En route pour l’autonomie : l’accueil familial des « toxicomanes » entre soin et insertion

En route pour l’autonomie : l’accueil familial des « toxicomanes » entre soin et insertion

  • Serge Escots

Logotype du GREPFA

Ce texte fait suite à l’intervention de Serge Escots « Accueil familial des usagers de drogues : l’ornithorynque ! », à l’occasion des 9èmes Journées de formation du Groupe de recherche européen en placement familial (GREPFA) de Lille, les 3 et 4 juin 2010.

Les notions revisitées qui structurent les champs de l’accueil familial social et thérapeutique

Le partage des territoires institutionnels recoupe-il toujours la réalité des besoins des bénéficiaires de l’accueil familial ? L’écoute des acteurs de terrain suffit à se convaincre que ce n’est pas toujours le cas. Dès lors, il revient aux acteurs d’inventer les circulations et les articulations susceptibles de mettre à disposition les réponses thérapeutiques et sociales nécessaires. Si en théorie ce schéma fonctionne, des réalités institutionnelles inscrites dans de multiples dimensions limitent sa réalisation dans les pratiques.

Au compte de ces multiples dimensions, notons l’organisation administrative des secteurs sanitaires et sociaux, les métiers et formations des acteurs qui les composent, ainsi que les finalités, les conceptions, les méthodes, qui structurent les pratiques. À l’arrière-plan de ces réalités, se trouvent les discours du soin et de l’aide sociale, déterminés par des agencements sémantiques spécifiques, historiquement et politiquement datés.

Ainsi, les notions de « soin », « d’intégration », de « socialisation » voire de « réhabilitation » ne sont pas sans histoire sociale et institutionnelle, dans les rapports étroits qu’elles entretiennent avec l’accueil familial social ou thérapeutique.
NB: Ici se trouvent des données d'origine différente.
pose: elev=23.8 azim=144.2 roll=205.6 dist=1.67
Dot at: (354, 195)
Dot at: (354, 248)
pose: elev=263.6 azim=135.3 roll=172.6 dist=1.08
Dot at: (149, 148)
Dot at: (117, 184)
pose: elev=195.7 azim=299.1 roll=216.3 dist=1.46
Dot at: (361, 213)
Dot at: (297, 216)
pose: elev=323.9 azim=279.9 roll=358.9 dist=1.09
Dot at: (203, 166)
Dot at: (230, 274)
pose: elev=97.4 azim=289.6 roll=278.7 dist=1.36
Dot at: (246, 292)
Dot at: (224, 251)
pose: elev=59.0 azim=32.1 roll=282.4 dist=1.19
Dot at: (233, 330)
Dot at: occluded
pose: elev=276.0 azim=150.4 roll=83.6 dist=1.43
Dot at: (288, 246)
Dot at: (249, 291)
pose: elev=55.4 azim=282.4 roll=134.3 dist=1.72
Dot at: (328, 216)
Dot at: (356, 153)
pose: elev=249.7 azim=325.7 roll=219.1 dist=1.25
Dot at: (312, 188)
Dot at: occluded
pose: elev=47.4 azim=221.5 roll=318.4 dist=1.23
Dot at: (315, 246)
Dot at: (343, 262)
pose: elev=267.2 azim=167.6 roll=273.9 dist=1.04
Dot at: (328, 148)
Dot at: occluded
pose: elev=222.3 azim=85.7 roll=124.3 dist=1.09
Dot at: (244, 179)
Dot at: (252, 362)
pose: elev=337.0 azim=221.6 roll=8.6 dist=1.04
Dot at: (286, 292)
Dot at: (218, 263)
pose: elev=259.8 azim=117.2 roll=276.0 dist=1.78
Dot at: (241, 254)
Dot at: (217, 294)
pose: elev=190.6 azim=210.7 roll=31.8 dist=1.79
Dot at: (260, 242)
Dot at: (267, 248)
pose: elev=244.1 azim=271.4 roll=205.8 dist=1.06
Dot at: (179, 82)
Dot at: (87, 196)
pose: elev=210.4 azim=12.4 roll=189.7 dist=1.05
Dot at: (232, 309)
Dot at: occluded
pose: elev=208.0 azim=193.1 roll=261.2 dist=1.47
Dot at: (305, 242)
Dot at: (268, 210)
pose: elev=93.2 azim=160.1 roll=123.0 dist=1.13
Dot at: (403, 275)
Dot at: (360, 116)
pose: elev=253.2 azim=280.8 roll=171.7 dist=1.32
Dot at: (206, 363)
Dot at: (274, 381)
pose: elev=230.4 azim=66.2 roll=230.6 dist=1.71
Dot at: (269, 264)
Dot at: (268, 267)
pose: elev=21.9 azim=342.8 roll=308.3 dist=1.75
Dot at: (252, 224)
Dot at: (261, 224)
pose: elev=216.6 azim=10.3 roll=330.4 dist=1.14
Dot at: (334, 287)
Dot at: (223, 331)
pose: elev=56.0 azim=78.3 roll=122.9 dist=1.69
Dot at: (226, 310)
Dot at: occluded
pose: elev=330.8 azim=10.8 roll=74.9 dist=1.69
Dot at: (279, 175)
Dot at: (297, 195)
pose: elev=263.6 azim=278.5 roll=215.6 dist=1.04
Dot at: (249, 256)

Une compréhension des ruptures, des continuités, mais aussi des emboîtements et enchevêtrement des concepts formant ces notions sont utiles à l’acteur voulant développer des pratiques qui prennent en compte les cloisonnements aliénants.

Autant « sociale » que « thérapeutique », l’histoire de l’accueil familial des toxicomanes en France est un exemple didactique pertinent pour se repérer dans le mélange conceptuel qui s’opère à la croisée des discours du soin et du travail social.

Pour éclairer le cœur même du débat, l’exposé introductif servant de support à l’atelier revisitera les principales notions qui polarisent les identités professionnelles de l’accueil familial, en s’appuyant sur ce cas à la marge que constitue en France, l’accueil familial des usagers de drogues.